▸ **YOUR ASSIGNMENT**: Read through the listing below and return only the lines containing "objdump".

----

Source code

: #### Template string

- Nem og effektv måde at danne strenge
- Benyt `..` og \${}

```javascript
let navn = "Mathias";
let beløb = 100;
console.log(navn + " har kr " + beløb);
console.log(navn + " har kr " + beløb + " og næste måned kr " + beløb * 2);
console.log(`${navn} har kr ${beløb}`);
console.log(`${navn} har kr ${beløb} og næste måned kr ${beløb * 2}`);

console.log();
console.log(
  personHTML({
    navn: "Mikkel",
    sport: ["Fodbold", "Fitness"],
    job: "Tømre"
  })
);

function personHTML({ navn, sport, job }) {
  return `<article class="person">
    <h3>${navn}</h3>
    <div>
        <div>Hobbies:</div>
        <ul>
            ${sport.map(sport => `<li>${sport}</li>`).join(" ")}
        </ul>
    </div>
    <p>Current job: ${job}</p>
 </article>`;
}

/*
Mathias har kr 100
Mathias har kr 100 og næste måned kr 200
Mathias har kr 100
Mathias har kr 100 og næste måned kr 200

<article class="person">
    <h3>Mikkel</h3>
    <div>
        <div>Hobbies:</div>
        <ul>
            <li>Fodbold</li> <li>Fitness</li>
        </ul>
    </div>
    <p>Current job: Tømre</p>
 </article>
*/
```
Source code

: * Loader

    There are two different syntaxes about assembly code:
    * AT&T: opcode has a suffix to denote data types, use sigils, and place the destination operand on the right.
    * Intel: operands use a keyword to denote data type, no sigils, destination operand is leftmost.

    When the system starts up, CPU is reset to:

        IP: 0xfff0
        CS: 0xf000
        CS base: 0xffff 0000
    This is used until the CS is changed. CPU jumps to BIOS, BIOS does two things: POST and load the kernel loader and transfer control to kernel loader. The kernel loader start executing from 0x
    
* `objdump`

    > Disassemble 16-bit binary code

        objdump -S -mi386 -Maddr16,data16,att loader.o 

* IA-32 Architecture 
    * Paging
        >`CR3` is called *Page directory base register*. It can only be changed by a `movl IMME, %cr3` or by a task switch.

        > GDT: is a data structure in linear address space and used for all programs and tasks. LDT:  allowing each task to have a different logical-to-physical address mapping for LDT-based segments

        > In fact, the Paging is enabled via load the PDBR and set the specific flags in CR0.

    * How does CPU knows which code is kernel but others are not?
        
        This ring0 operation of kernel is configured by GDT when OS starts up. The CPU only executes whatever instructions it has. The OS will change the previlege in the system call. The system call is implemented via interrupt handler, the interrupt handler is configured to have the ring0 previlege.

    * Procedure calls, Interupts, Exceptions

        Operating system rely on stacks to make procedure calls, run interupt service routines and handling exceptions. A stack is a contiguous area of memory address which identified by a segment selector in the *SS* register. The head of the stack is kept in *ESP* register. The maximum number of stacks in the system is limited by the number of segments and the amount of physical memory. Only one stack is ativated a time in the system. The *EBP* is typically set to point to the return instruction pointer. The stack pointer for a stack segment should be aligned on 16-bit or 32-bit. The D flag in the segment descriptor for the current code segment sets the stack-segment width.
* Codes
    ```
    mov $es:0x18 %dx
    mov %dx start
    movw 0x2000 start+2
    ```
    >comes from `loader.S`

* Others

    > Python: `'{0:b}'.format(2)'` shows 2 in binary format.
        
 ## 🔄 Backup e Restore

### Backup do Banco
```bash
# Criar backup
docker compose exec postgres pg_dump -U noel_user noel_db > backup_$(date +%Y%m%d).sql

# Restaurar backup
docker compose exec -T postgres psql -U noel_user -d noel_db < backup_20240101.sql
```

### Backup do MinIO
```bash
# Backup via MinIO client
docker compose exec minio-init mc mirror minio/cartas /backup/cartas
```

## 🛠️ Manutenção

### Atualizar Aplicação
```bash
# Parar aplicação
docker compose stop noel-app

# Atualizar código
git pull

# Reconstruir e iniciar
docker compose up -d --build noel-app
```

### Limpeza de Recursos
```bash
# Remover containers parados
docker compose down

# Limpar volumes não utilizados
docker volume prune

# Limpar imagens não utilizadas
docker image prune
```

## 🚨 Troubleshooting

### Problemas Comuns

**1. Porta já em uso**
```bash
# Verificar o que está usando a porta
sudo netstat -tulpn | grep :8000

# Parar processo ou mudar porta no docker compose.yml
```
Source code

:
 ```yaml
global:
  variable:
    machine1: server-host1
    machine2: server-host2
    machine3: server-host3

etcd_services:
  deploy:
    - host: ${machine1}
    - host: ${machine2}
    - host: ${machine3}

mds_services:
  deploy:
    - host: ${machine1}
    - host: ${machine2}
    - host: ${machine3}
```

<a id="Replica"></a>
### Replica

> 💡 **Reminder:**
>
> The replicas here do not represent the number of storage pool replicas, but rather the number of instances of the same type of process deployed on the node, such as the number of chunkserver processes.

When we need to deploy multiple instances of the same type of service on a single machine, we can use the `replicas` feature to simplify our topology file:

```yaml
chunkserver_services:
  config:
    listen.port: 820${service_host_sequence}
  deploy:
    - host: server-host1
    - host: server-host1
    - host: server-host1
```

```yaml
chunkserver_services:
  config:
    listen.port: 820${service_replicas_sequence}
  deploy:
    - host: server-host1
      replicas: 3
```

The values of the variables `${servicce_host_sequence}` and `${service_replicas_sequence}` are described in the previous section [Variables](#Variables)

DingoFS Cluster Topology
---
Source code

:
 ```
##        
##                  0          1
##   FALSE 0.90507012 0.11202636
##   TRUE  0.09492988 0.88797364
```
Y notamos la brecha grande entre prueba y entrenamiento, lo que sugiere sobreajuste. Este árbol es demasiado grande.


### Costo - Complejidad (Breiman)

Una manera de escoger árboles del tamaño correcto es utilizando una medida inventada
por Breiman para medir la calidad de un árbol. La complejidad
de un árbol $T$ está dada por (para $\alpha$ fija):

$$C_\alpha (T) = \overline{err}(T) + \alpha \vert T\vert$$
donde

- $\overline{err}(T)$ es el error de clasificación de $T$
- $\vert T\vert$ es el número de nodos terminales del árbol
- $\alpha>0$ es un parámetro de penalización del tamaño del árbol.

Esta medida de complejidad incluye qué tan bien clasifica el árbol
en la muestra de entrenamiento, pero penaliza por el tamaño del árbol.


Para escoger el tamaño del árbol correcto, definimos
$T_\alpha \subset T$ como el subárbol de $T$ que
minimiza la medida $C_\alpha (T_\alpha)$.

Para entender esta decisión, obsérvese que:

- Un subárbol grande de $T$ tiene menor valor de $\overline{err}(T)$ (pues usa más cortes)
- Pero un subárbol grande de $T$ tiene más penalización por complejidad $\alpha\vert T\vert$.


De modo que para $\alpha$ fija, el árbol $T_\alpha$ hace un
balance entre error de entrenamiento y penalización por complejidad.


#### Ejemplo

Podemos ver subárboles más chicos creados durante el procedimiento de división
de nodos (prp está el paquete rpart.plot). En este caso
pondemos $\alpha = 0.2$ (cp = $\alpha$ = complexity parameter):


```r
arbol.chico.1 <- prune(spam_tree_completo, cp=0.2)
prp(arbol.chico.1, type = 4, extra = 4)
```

----

▸ **EXERCISE SOLUTION**:
* `objdump`
        objdump -S -mi386 -Maddr16,data16,att loader.o 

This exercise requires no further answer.